▸ AVAILABLE DATA:
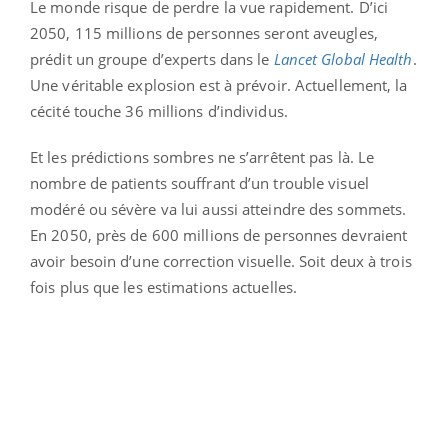
Le monde risque de perdre la vue rapidement. D’ici
2050, 115 millions de personnes seront aveugles,
prédit un groupe d’experts dans le
Lancet Global Health
.
Une véritable explosion est à prévoir. Actuellement, la
cécité touche 36 millions d’individus.
Et les prédictions sombres ne s’arrêtent pas là. Le
nombre de patients souffrant d’un trouble visuel
modéré ou sévère va lui aussi atteindre des sommets.
En 2050, près de 600 millions de personnes devraient
avoir besoin d’une correction visuelle. Soit deux à trois
fois plus que les estimations actuelles.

▸ ASSIGNED TASK:
Retype the data above exactly. Leave the pictures out.

▸ EXPECTED OUTPUT:
Le monde risque de perdre la vue rapidement. D’ici
2050, 115 millions de personnes seront aveugles,
prédit un groupe d’experts dans le
Lancet Global Health
.
Une véritable explosion est à prévoir. Actuellement, la
cécité touche 36 millions d’individus.
Et les prédictions sombres ne s’arrêtent pas là. Le
nombre de patients souffrant d’un trouble visuel
modéré ou sévère va lui aussi atteindre des sommets.
En 2050, près de 600 millions de personnes devraient
avoir besoin d’une correction visuelle. Soit deux à trois
fois plus que les estimations actuelles.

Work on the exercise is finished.